Paul Goble
Staunton,
November 26 – Ingush demonstrators joined by the Vesna Art Group today unfurled a banner on the Akhmat Kadyrov
Bridge in the Northern Capital declaring that it “belongs to Ingushetia.” The
action, the day before the Russian Constitutional Court is set to hear an
appeal on the September 26 border accord, was quickly suppressed by Russian
police.
But
it was not suppressed before it could attract more attention in the Russian
media to the Ingush cause than the protests in Ingushetia have up to now. (See,
with references to such stories, kavkazr.com/a/29622380.html kavkazr.com/a/29621778.html
, rosbalt.ru/piter/2018/11/26/1749025.html
and rosbalt.ru/piter/2018/11/26/1748962.html).

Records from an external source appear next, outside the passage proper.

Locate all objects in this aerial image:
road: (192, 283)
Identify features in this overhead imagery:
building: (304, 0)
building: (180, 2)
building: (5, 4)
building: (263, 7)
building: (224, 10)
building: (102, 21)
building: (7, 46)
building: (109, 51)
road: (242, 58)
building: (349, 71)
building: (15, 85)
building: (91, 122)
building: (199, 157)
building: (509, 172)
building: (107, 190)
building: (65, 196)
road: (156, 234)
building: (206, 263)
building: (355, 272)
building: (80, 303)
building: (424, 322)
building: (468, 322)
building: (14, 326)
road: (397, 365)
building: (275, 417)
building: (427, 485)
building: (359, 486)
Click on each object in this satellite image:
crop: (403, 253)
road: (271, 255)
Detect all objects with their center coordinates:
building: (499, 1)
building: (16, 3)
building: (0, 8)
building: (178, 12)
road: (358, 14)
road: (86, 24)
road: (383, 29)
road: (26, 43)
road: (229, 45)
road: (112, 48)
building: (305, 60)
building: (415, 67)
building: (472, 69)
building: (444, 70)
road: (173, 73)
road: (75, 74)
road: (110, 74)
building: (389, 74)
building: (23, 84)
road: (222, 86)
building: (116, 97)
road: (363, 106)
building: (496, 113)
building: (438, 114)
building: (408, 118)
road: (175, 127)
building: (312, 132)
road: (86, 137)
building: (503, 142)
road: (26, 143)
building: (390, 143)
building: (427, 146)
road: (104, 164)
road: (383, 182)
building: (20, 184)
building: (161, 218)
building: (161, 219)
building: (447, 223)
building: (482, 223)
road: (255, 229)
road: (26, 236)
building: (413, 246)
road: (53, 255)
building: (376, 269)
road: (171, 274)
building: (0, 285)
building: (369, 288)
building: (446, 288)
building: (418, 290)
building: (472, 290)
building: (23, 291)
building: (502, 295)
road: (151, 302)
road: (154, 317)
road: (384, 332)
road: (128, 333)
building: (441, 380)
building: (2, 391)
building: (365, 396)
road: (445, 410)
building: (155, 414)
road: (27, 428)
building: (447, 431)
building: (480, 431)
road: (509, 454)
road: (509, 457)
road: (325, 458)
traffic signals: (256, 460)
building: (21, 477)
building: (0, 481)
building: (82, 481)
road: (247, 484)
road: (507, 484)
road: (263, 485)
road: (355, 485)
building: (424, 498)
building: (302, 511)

Another effort by someone, probably
the Chechen government of Ramzan Kadyrov, to control the news about the border
agreement came last night when Agora’s Irina Khrunova reported that there had
been anonymous threats against the head of the World Congress of the Ingush
People (graniru.org/Society/Law/m.273969.html
and inkazan.ru/news/society/26-11-2018/advokatu-agory-ugrozhali-pered-sudom-po-sporu-ingushetii-i-chechni).
Two other
developments in this dispute over the last 24 hours include:
·
The
initiative group for a referendum filed documents as promised to hold one about
the border accord (kavkaz-uzel.eu/articles/328380/).
·
A
former policeman in Ingushetia was shot as part of a blood feud there, a
reminder of how many guns are in private hands and how close to the surface
violence can be (capost.media/news/mainhotnews/v-ingushetii-iz-za-krovnoy-mesti-rasstrelyali-eks-politseyskogo).